> **What this task involves**
Filter the entries beneath this task, copying only the lines that hold the word "Pull".
---------- Raw data
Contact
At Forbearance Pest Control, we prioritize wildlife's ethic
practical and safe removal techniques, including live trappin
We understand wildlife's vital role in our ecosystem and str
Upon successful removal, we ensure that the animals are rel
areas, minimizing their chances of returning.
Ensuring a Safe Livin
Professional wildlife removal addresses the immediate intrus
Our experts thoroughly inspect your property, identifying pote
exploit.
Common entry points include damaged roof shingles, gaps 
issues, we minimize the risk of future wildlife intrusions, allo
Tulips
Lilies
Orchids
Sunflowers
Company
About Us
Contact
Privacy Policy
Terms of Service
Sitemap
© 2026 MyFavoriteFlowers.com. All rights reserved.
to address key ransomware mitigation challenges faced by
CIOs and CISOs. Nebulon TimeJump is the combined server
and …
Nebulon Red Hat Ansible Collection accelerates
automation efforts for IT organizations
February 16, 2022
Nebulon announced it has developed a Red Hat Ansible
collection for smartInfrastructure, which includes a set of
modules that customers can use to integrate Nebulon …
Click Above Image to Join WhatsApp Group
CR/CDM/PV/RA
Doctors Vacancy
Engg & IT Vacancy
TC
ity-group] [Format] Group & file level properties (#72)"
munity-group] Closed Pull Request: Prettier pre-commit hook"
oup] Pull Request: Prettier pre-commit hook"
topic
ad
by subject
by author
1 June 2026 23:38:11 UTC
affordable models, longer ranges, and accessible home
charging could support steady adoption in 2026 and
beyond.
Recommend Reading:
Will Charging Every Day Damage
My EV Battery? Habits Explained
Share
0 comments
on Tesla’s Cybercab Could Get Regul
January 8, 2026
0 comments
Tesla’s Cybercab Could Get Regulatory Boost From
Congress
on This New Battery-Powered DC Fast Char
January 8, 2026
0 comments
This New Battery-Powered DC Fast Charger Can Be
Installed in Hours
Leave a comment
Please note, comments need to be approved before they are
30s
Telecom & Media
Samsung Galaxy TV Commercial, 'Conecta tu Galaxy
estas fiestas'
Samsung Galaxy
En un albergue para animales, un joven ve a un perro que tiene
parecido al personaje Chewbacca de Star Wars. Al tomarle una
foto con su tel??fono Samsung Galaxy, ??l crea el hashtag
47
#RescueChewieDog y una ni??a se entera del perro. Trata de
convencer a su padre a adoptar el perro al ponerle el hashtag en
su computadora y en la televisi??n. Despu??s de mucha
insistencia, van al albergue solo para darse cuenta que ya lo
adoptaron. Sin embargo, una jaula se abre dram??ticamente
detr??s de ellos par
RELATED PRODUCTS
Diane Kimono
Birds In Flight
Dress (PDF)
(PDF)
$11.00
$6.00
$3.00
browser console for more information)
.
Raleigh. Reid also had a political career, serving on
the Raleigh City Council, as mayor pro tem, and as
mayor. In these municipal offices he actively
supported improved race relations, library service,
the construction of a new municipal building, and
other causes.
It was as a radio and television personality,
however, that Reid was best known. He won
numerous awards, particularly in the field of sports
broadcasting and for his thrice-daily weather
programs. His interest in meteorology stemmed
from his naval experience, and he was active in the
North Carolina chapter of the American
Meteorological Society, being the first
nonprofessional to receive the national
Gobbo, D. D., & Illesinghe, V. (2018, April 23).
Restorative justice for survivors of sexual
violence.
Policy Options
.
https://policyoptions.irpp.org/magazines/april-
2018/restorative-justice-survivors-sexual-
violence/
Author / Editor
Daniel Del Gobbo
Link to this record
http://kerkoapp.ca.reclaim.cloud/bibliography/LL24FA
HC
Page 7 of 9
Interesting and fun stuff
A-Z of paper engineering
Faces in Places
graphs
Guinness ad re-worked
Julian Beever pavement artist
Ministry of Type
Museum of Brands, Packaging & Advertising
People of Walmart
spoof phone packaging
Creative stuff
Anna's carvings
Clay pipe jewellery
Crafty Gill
--------------------
---------- Raw data
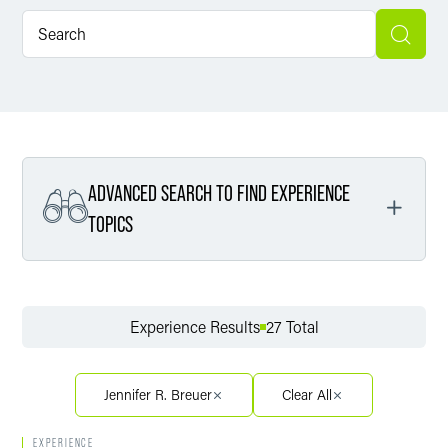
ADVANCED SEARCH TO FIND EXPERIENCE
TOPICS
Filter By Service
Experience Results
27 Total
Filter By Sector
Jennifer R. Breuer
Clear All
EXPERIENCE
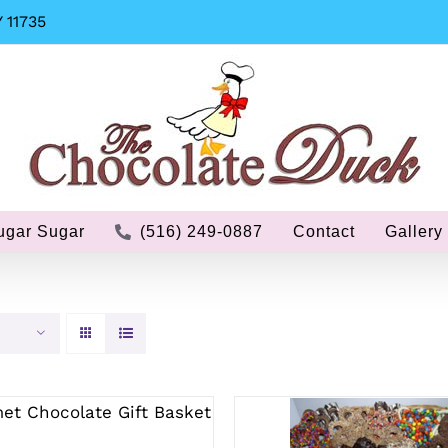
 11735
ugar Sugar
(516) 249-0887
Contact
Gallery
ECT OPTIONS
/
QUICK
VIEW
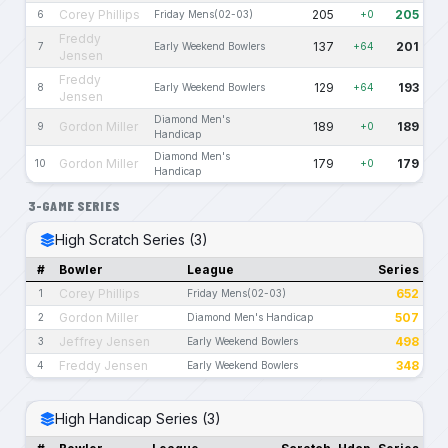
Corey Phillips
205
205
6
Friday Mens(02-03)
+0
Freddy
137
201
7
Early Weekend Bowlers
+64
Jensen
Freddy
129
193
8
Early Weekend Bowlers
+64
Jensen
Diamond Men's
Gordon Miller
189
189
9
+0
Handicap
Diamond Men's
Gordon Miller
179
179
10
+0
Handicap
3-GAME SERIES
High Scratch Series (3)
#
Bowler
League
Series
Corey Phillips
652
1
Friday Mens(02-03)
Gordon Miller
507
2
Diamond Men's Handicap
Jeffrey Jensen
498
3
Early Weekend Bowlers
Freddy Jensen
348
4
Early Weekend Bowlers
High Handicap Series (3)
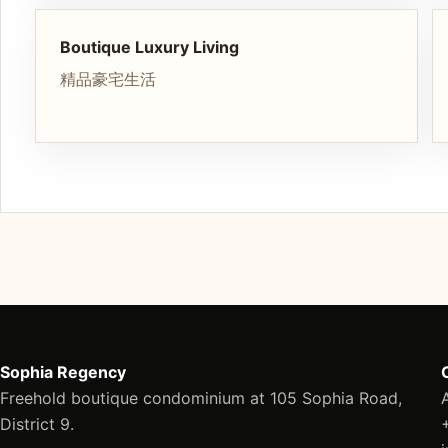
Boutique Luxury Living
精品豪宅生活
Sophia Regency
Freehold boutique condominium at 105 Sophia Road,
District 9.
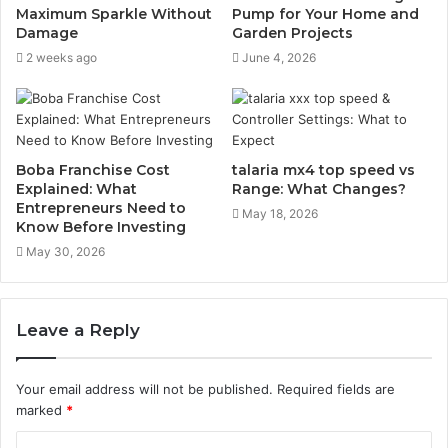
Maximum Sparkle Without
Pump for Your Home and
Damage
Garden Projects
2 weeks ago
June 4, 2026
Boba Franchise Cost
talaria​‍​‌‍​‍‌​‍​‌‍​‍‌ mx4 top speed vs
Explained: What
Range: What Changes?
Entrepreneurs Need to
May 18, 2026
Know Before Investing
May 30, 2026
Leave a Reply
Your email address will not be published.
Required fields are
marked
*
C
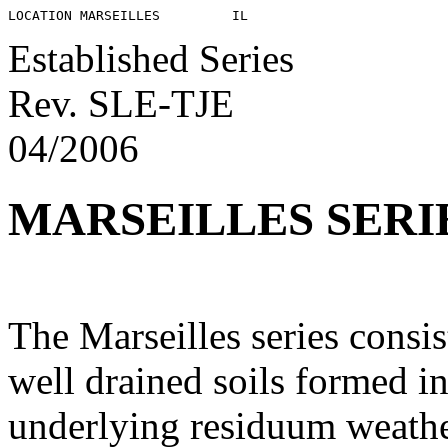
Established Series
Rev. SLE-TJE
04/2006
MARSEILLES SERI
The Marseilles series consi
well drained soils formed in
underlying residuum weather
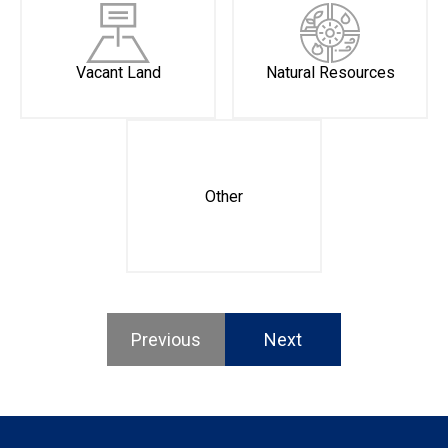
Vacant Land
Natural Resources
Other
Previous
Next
--------------------
> **Task answer**
munity-group] Closed Pull Request: Prettier pre-commit hook"
oup] Pull Request: Prettier pre-commit hook"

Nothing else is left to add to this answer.